*Exercise details*:
A word-for-word transcript of every entry is required.

Dataset entries:
▬▬▬
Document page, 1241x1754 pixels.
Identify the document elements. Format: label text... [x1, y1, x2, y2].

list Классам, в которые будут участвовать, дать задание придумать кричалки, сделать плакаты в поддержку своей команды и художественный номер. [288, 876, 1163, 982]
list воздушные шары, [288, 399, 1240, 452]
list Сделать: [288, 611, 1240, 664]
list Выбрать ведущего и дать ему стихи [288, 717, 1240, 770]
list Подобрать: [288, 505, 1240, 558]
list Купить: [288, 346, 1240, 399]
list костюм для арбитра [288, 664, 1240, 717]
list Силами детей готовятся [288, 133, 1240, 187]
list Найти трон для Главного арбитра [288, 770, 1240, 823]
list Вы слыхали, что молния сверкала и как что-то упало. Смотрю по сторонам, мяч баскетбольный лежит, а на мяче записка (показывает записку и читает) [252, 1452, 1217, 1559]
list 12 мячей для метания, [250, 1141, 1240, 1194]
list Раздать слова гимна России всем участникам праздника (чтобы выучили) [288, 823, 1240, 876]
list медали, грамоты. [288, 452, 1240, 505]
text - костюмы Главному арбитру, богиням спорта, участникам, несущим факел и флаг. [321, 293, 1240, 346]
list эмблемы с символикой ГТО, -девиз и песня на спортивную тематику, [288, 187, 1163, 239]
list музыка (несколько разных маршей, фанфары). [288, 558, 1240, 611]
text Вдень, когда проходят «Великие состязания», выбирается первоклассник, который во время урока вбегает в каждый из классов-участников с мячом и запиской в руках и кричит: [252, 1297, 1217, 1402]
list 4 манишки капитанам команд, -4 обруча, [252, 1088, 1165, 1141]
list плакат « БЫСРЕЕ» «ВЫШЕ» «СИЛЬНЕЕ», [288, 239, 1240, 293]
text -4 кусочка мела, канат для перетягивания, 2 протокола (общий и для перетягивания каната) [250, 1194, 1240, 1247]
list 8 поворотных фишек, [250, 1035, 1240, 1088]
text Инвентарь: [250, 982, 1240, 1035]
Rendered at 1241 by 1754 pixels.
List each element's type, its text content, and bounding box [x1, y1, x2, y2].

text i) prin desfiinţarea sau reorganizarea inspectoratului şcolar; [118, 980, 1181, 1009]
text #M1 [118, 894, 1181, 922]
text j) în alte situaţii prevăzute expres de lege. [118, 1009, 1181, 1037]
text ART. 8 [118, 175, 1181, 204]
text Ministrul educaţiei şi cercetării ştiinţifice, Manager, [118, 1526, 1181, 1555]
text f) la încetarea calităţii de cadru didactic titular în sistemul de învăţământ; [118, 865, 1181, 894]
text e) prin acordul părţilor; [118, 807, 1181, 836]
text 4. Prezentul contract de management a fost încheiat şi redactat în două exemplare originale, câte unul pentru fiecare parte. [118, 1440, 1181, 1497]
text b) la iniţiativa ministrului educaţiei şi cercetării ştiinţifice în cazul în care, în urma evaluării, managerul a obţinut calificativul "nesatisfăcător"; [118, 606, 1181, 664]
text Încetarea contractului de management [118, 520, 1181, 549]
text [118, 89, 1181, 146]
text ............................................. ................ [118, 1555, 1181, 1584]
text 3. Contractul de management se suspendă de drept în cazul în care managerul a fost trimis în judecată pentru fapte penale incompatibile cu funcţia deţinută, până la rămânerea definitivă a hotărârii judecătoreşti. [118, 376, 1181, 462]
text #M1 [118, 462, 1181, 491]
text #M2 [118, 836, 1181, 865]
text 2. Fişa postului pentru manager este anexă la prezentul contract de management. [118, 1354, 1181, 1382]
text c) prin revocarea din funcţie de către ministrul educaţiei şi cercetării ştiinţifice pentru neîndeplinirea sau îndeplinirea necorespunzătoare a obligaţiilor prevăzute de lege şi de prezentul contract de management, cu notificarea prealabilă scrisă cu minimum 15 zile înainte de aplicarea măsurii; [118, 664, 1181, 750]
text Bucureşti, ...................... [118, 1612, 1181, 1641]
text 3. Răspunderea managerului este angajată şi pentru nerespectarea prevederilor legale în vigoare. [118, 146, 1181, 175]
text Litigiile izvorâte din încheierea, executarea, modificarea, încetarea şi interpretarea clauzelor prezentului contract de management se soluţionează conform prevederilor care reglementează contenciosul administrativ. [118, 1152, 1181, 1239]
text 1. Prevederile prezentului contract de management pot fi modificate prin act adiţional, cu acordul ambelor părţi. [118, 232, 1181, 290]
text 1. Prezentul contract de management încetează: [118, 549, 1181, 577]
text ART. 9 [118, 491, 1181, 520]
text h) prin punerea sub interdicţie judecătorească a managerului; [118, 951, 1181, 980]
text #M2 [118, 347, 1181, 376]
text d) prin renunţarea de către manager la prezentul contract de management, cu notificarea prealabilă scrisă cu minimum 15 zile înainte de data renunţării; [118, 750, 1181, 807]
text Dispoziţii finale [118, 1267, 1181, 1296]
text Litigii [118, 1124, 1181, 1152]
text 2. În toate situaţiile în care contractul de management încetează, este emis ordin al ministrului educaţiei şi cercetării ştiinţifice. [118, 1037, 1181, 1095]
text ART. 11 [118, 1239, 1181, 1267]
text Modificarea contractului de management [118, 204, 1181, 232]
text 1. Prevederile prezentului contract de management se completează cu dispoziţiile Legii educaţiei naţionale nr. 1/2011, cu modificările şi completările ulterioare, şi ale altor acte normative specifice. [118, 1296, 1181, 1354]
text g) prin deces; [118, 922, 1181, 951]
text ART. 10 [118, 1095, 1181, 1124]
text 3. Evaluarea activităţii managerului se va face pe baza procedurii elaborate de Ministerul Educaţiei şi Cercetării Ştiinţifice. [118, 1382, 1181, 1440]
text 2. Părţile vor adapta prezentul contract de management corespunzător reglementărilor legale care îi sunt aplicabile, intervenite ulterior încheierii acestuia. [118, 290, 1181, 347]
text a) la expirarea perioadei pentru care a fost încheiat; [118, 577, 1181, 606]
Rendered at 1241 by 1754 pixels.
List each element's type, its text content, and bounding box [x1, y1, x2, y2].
▬▬▬
*Output below*:
Document page, 1241x1754 pixels.
Identify the document elements. Format: label text... [x1, y1, x2, y2].

list Классам, в которые будут участвовать, дать задание придумать кричалки, сделать плакаты в поддержку своей команды и художественный номер. [288, 876, 1163, 982]
list воздушные шары, [288, 399, 1240, 452]
list Сделать: [288, 611, 1240, 664]
list Выбрать ведущего и дать ему стихи [288, 717, 1240, 770]
list Подобрать: [288, 505, 1240, 558]
list Купить: [288, 346, 1240, 399]
list костюм для арбитра [288, 664, 1240, 717]
list Силами детей готовятся [288, 133, 1240, 187]
list Найти трон для Главного арбитра [288, 770, 1240, 823]
list Вы слыхали, что молния сверкала и как что-то упало. Смотрю по сторонам, мяч баскетбольный лежит, а на мяче записка (показывает записку и читает) [252, 1452, 1217, 1559]
list 12 мячей для метания, [250, 1141, 1240, 1194]
list Раздать слова гимна России всем участникам праздника (чтобы выучили) [288, 823, 1240, 876]
list медали, грамоты. [288, 452, 1240, 505]
text - костюмы Главному арбитру, богиням спорта, участникам, несущим факел и флаг. [321, 293, 1240, 346]
list эмблемы с символикой ГТО, -девиз и песня на спортивную тематику, [288, 187, 1163, 239]
list музыка (несколько разных маршей, фанфары). [288, 558, 1240, 611]
text Вдень, когда проходят «Великие состязания», выбирается первоклассник, который во время урока вбегает в каждый из классов-участников с мячом и запиской в руках и кричит: [252, 1297, 1217, 1402]
list 4 манишки капитанам команд, -4 обруча, [252, 1088, 1165, 1141]
list плакат « БЫСРЕЕ» «ВЫШЕ» «СИЛЬНЕЕ», [288, 239, 1240, 293]
text -4 кусочка мела, канат для перетягивания, 2 протокола (общий и для перетягивания каната) [250, 1194, 1240, 1247]
list 8 поворотных фишек, [250, 1035, 1240, 1088]
text Инвентарь: [250, 982, 1240, 1035]
Rendered at 1241 by 1754 pixels.
List each element's type, its text content, and bounding box [x1, y1, x2, y2].

text i) prin desfiinţarea sau reorganizarea inspectoratului şcolar; [118, 980, 1181, 1009]
text #M1 [118, 894, 1181, 922]
text j) în alte situaţii prevăzute expres de lege. [118, 1009, 1181, 1037]
text ART. 8 [118, 175, 1181, 204]
text Ministrul educaţiei şi cercetării ştiinţifice, Manager, [118, 1526, 1181, 1555]
text f) la încetarea calităţii de cadru didactic titular în sistemul de învăţământ; [118, 865, 1181, 894]
text e) prin acordul părţilor; [118, 807, 1181, 836]
text 4. Prezentul contract de management a fost încheiat şi redactat în două exemplare originale, câte unul pentru fiecare parte. [118, 1440, 1181, 1497]
text b) la iniţiativa ministrului educaţiei şi cercetării ştiinţifice în cazul în care, în urma evaluării, managerul a obţinut calificativul "nesatisfăcător"; [118, 606, 1181, 664]
text Încetarea contractului de management [118, 520, 1181, 549]
text [118, 89, 1181, 146]
text ............................................. ................ [118, 1555, 1181, 1584]
text 3. Contractul de management se suspendă de drept în cazul în care managerul a fost trimis în judecată pentru fapte penale incompatibile cu funcţia deţinută, până la rămânerea definitivă a hotărârii judecătoreşti. [118, 376, 1181, 462]
text #M1 [118, 462, 1181, 491]
text #M2 [118, 836, 1181, 865]
text 2. Fişa postului pentru manager este anexă la prezentul contract de management. [118, 1354, 1181, 1382]
text c) prin revocarea din funcţie de către ministrul educaţiei şi cercetării ştiinţifice pentru neîndeplinirea sau îndeplinirea necorespunzătoare a obligaţiilor prevăzute de lege şi de prezentul contract de management, cu notificarea prealabilă scrisă cu minimum 15 zile înainte de aplicarea măsurii; [118, 664, 1181, 750]
text Bucureşti, ...................... [118, 1612, 1181, 1641]
text 3. Răspunderea managerului este angajată şi pentru nerespectarea prevederilor legale în vigoare. [118, 146, 1181, 175]
text Litigiile izvorâte din încheierea, executarea, modificarea, încetarea şi interpretarea clauzelor prezentului contract de management se soluţionează conform prevederilor care reglementează contenciosul administrativ. [118, 1152, 1181, 1239]
text 1. Prevederile prezentului contract de management pot fi modificate prin act adiţional, cu acordul ambelor părţi. [118, 232, 1181, 290]
text 1. Prezentul contract de management încetează: [118, 549, 1181, 577]
text ART. 9 [118, 491, 1181, 520]
text h) prin punerea sub interdicţie judecătorească a managerului; [118, 951, 1181, 980]
text #M2 [118, 347, 1181, 376]
text d) prin renunţarea de către manager la prezentul contract de management, cu notificarea prealabilă scrisă cu minimum 15 zile înainte de data renunţării; [118, 750, 1181, 807]
text Dispoziţii finale [118, 1267, 1181, 1296]
text Litigii [118, 1124, 1181, 1152]
text 2. În toate situaţiile în care contractul de management încetează, este emis ordin al ministrului educaţiei şi cercetării ştiinţifice. [118, 1037, 1181, 1095]
text ART. 11 [118, 1239, 1181, 1267]
text Modificarea contractului de management [118, 204, 1181, 232]
text 1. Prevederile prezentului contract de management se completează cu dispoziţiile Legii educaţiei naţionale nr. 1/2011, cu modificările şi completările ulterioare, şi ale altor acte normative specifice. [118, 1296, 1181, 1354]
text g) prin deces; [118, 922, 1181, 951]
text ART. 10 [118, 1095, 1181, 1124]
text 3. Evaluarea activităţii managerului se va face pe baza procedurii elaborate de Ministerul Educaţiei şi Cercetării Ştiinţifice. [118, 1382, 1181, 1440]
text 2. Părţile vor adapta prezentul contract de management corespunzător reglementărilor legale care îi sunt aplicabile, intervenite ulterior încheierii acestuia. [118, 290, 1181, 347]
text a) la expirarea perioadei pentru care a fost încheiat; [118, 577, 1181, 606]
Rendered at 1241 by 1754 pixels.
List each element's type, its text content, and bounding box [x1, y1, x2, y2].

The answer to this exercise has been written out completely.